Ex­change rates are an­other area where zero-sum think­ing prevails. On April 9, the US Trea­sury re­leased the bian­nual re­port man­dated by Congress to iden­tify coun­tries en­gag­ing in “cur­rency ma­nip­u­la­tion.” Nei­ther China nor any­one else was found guilty this time. But Trea­sury of­fi­cials be­lieve that they must keep up the pres­sure, lest Congress fol­low through on threats to pun­ish sup­posed cur­rency ma­nip­u­la­tors, de­rail­ing the TPP and other trade agree­ments.

Then there is the SDR. Ev­ery five years, the IMF re­con­sid­ers its com­po­si­tion, which cur­rently is de­fined in terms of the dollar, euro, yen, and pound. China’s ren­minbi is un­likely to be in­cluded in the bas­ket now, be­cause it is not “freely us­able.” And, though this will likely be re­ported as a de­feat for China, it should not be. The is­sue is of lit­tle im­por­tance.

It might seem that all of this could be shrugged off as a harm­less me­dia spec­ta­tor sport. But, to the ex­tent that a mis­placed fo­cus on coun­try rank­ings be­comes a bar­rier to sen­si­ble pol­icy, it can do real dam­age.

Such is the case with the stalled IMF quota re­form, an is­sue where the rank­ings in fact are of some im­por­tance, but not in a zero-sum way. By any mea­sure of eco­nomic im­por­tance, China and other ma­jor emerg­ing economies have long since mer­ited much larger IMF quota shares, im­ply­ing greater fi­nan­cial con­tri­bu­tions and greater vot­ing weights.
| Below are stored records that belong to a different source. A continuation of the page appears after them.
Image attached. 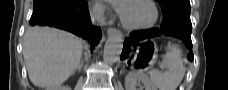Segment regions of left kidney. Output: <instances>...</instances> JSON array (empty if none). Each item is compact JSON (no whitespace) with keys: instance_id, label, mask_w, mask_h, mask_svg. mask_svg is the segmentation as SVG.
Returning a JSON list of instances; mask_svg holds the SVG:
<instances>
[{"instance_id":"left-kidney-1","label":"left kidney","mask_w":228,"mask_h":90,"mask_svg":"<svg viewBox=\"0 0 228 90\" xmlns=\"http://www.w3.org/2000/svg\"><path fill=\"white\" fill-rule=\"evenodd\" d=\"M137 81H141L145 90H157L149 78L140 72H130L125 78L126 90H136Z\"/></svg>"}]
</instances>
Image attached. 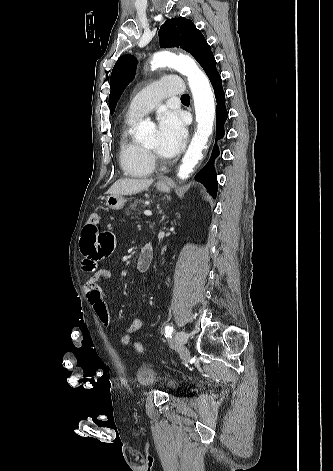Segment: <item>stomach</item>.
Returning <instances> with one entry per match:
<instances>
[{"instance_id":"0dacf381","label":"stomach","mask_w":333,"mask_h":471,"mask_svg":"<svg viewBox=\"0 0 333 471\" xmlns=\"http://www.w3.org/2000/svg\"><path fill=\"white\" fill-rule=\"evenodd\" d=\"M157 190L167 193L170 191V184L168 182L159 181L156 183ZM125 204L123 195L111 194L106 199V206L112 210L122 209Z\"/></svg>"}]
</instances>
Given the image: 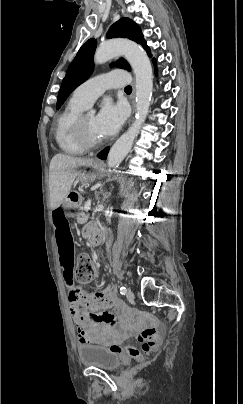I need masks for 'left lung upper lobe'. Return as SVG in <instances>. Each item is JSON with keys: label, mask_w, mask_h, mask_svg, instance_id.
<instances>
[{"label": "left lung upper lobe", "mask_w": 243, "mask_h": 404, "mask_svg": "<svg viewBox=\"0 0 243 404\" xmlns=\"http://www.w3.org/2000/svg\"><path fill=\"white\" fill-rule=\"evenodd\" d=\"M128 38L141 44L151 56L150 49L146 44L140 27L129 18H121L114 23L108 33L107 38ZM97 46L95 39H89L79 49L76 57L71 62L64 77L57 99L56 108L58 109L71 92L80 84L86 81L93 72V55ZM116 67L130 70L129 64L124 59H119L116 62Z\"/></svg>", "instance_id": "left-lung-upper-lobe-1"}]
</instances>
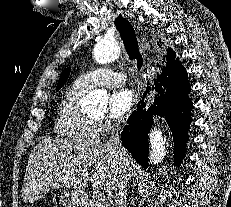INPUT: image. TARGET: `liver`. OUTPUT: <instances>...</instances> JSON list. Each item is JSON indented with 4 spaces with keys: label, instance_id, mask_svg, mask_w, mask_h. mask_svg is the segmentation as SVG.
I'll return each instance as SVG.
<instances>
[{
    "label": "liver",
    "instance_id": "1",
    "mask_svg": "<svg viewBox=\"0 0 231 207\" xmlns=\"http://www.w3.org/2000/svg\"><path fill=\"white\" fill-rule=\"evenodd\" d=\"M126 158L125 180L128 181L133 172L128 154ZM118 167L119 159L107 143L46 138L29 156L22 187L23 201L33 203L51 188L81 189L88 181L94 188L114 196Z\"/></svg>",
    "mask_w": 231,
    "mask_h": 207
}]
</instances>
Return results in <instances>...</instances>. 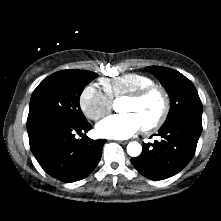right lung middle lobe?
<instances>
[{
	"instance_id": "dd1d6c3e",
	"label": "right lung middle lobe",
	"mask_w": 221,
	"mask_h": 221,
	"mask_svg": "<svg viewBox=\"0 0 221 221\" xmlns=\"http://www.w3.org/2000/svg\"><path fill=\"white\" fill-rule=\"evenodd\" d=\"M97 76L88 70H62L45 78L31 96L28 132L51 121H87L80 109L79 98L85 86Z\"/></svg>"
}]
</instances>
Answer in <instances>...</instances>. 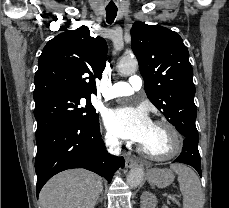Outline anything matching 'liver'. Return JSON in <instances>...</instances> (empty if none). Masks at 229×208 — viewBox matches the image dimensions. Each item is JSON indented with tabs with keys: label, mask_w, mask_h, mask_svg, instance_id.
<instances>
[{
	"label": "liver",
	"mask_w": 229,
	"mask_h": 208,
	"mask_svg": "<svg viewBox=\"0 0 229 208\" xmlns=\"http://www.w3.org/2000/svg\"><path fill=\"white\" fill-rule=\"evenodd\" d=\"M102 178L87 170H66L51 178L39 194L41 208H94Z\"/></svg>",
	"instance_id": "1"
}]
</instances>
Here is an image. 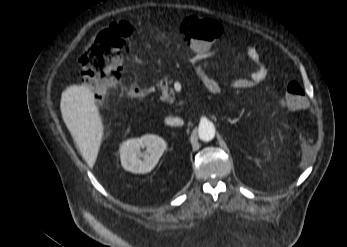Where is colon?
<instances>
[{"instance_id":"1","label":"colon","mask_w":347,"mask_h":247,"mask_svg":"<svg viewBox=\"0 0 347 247\" xmlns=\"http://www.w3.org/2000/svg\"><path fill=\"white\" fill-rule=\"evenodd\" d=\"M180 36L194 51L210 49L223 34L221 25L208 18L188 16L178 26ZM133 27L127 21H116L99 32L80 59V73L84 83L103 99L121 76L124 47ZM282 106L290 110L306 107L307 99L301 83L290 81L281 97Z\"/></svg>"}]
</instances>
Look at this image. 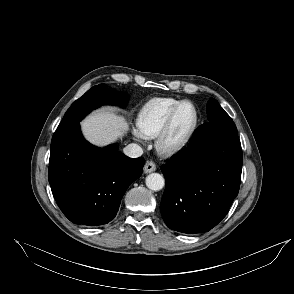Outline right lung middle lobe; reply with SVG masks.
Segmentation results:
<instances>
[{"mask_svg":"<svg viewBox=\"0 0 294 294\" xmlns=\"http://www.w3.org/2000/svg\"><path fill=\"white\" fill-rule=\"evenodd\" d=\"M126 95L120 93L113 103L115 105H124L126 102ZM99 104H94L90 95L86 92L81 98L76 100L65 113L59 127H64L81 121L89 112L99 107Z\"/></svg>","mask_w":294,"mask_h":294,"instance_id":"dd1d6c3e","label":"right lung middle lobe"}]
</instances>
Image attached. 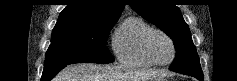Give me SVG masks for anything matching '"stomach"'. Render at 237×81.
Segmentation results:
<instances>
[{"label": "stomach", "instance_id": "obj_1", "mask_svg": "<svg viewBox=\"0 0 237 81\" xmlns=\"http://www.w3.org/2000/svg\"><path fill=\"white\" fill-rule=\"evenodd\" d=\"M152 81H166V79L164 77L158 78V79H154Z\"/></svg>", "mask_w": 237, "mask_h": 81}]
</instances>
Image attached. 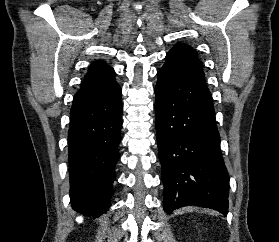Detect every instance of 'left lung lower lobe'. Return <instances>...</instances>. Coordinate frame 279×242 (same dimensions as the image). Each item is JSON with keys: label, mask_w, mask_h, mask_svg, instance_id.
Returning <instances> with one entry per match:
<instances>
[{"label": "left lung lower lobe", "mask_w": 279, "mask_h": 242, "mask_svg": "<svg viewBox=\"0 0 279 242\" xmlns=\"http://www.w3.org/2000/svg\"><path fill=\"white\" fill-rule=\"evenodd\" d=\"M157 76L156 130L164 211L170 214L194 205L227 215L229 177L204 73L182 56L168 53Z\"/></svg>", "instance_id": "1"}]
</instances>
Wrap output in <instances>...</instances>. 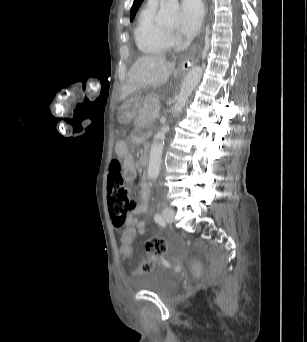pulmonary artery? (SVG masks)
Wrapping results in <instances>:
<instances>
[{"label": "pulmonary artery", "mask_w": 307, "mask_h": 342, "mask_svg": "<svg viewBox=\"0 0 307 342\" xmlns=\"http://www.w3.org/2000/svg\"><path fill=\"white\" fill-rule=\"evenodd\" d=\"M149 10H156L157 7L164 1H147Z\"/></svg>", "instance_id": "pulmonary-artery-1"}]
</instances>
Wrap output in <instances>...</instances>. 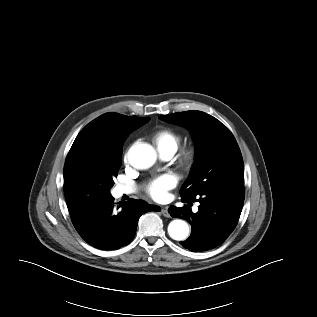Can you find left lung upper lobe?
<instances>
[{"label": "left lung upper lobe", "instance_id": "5c2ea615", "mask_svg": "<svg viewBox=\"0 0 317 317\" xmlns=\"http://www.w3.org/2000/svg\"><path fill=\"white\" fill-rule=\"evenodd\" d=\"M190 129L196 146L191 173L182 186V198L196 197L217 186L244 187V163L239 146L219 120L201 111L160 116Z\"/></svg>", "mask_w": 317, "mask_h": 317}]
</instances>
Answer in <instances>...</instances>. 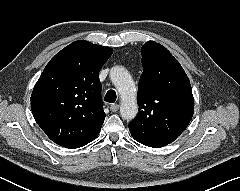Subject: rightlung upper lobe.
Masks as SVG:
<instances>
[{"label":"right lung upper lobe","instance_id":"obj_1","mask_svg":"<svg viewBox=\"0 0 240 191\" xmlns=\"http://www.w3.org/2000/svg\"><path fill=\"white\" fill-rule=\"evenodd\" d=\"M112 48L78 40L46 65L31 95L33 116L56 144L79 148L93 141L105 119L99 71Z\"/></svg>","mask_w":240,"mask_h":191}]
</instances>
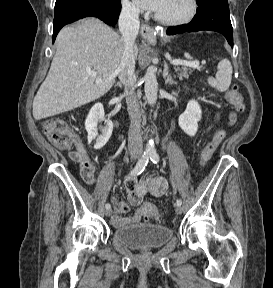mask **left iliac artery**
<instances>
[{
	"label": "left iliac artery",
	"mask_w": 273,
	"mask_h": 288,
	"mask_svg": "<svg viewBox=\"0 0 273 288\" xmlns=\"http://www.w3.org/2000/svg\"><path fill=\"white\" fill-rule=\"evenodd\" d=\"M150 159L153 163L157 164V162L159 161V155L158 153L156 152H153L151 155H150ZM176 205L177 206H181L182 205V200L181 199H178L176 201Z\"/></svg>",
	"instance_id": "obj_1"
}]
</instances>
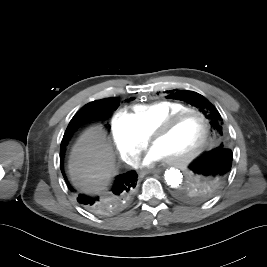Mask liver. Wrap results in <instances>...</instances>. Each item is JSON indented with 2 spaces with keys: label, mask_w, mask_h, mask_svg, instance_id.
Masks as SVG:
<instances>
[{
  "label": "liver",
  "mask_w": 267,
  "mask_h": 267,
  "mask_svg": "<svg viewBox=\"0 0 267 267\" xmlns=\"http://www.w3.org/2000/svg\"><path fill=\"white\" fill-rule=\"evenodd\" d=\"M73 184L88 194L104 190L114 174V156L101 126L87 129L78 139L69 160Z\"/></svg>",
  "instance_id": "obj_1"
}]
</instances>
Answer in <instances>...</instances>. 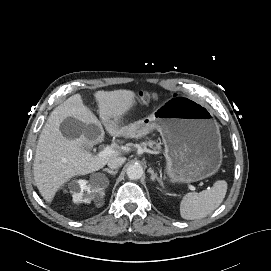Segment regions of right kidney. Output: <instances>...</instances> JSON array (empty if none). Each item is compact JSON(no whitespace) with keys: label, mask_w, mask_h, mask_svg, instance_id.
<instances>
[{"label":"right kidney","mask_w":271,"mask_h":271,"mask_svg":"<svg viewBox=\"0 0 271 271\" xmlns=\"http://www.w3.org/2000/svg\"><path fill=\"white\" fill-rule=\"evenodd\" d=\"M73 201L77 203L85 202L90 203L98 196H103L104 188L96 183H88L86 180H75L69 184ZM84 191H87V196H84Z\"/></svg>","instance_id":"ca27d5eb"}]
</instances>
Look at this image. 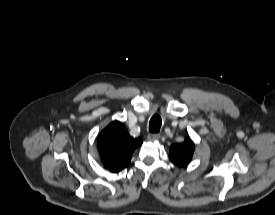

But their in­crease in shares need not come at the ex­pense of the US. It is the Euro­pean coun­tries that are greatly over­rep­re­sented. De­spite Euro­pean re­luc­tance to cede ground, US Pres­i­dent Barack Obama suc­ceeded in bro­ker­ing such a re­al­lo­ca­tion of IMF quota shares at the G-20 sum­mit in Seoul in Novem­ber 2010. Five years later, the US Congress is still hold­ing up IMF quota re­form – not be­cause it would im­ply any loss of power or cost to US tax­pay­ers, but be­cause many mem­bers do not want to give Obama any­thing he asks for.

Thirty years ago, the West wanted noth­ing more than for China to be­come a cap­i­tal­ist econ­omy. It has done so, with spec­tac­u­lar suc­cess. The rules of the game now re­quire that China be given a big­ger share in the gov­er­nance of in­ter­na­tional in­sti­tu­tions.

Mak­ing room at the ta­ble will help the rest of us in the “game” that mat­ters most: world peace and pros­per­ity. If the Congress does not pass the IMF quota re­form, the US can hardly blame the Chi­nese for un­der­tak­ing ini­tia­tives such as the AIIB on their own.

We of­ten hear about hard power (mil­i­tary) and soft power (the at­trac­tive­ness of a coun­try’s ideas, cul­ture, eco­nomic sys­tem, and so forth). But there is an­other kind of power. Ever since Bret­ton Woods, the US has had the power of global lead­er­ship. Dur­ing the in­ter­war pe­riod (1919-1939), Amer­i­cans were un­pre­pared to as­sume that man­tle; but World War II taught them the cost of iso­la­tion­ism, and they rose to the chal­lenge in 1944.

Seventy years later, even af­ter Amer­ica’s mas­sive for­eign-pol­icy mis­takes in Iraq and else­where, and even af­ter Chi­nese GDP has sup­pos­edly caught up with Amer­ica’s (at least in terms of pur­chas­ing power par­ity), the world re­mains ready to be led by the US, in­clud­ing on the cru­cial sub­jects of trade and IMF re­form. If those who in­sist on score­keep­ing have their way, the US will be un­able to ex­er­cise the lead­er­ship that the world needs. And the world will look else­where.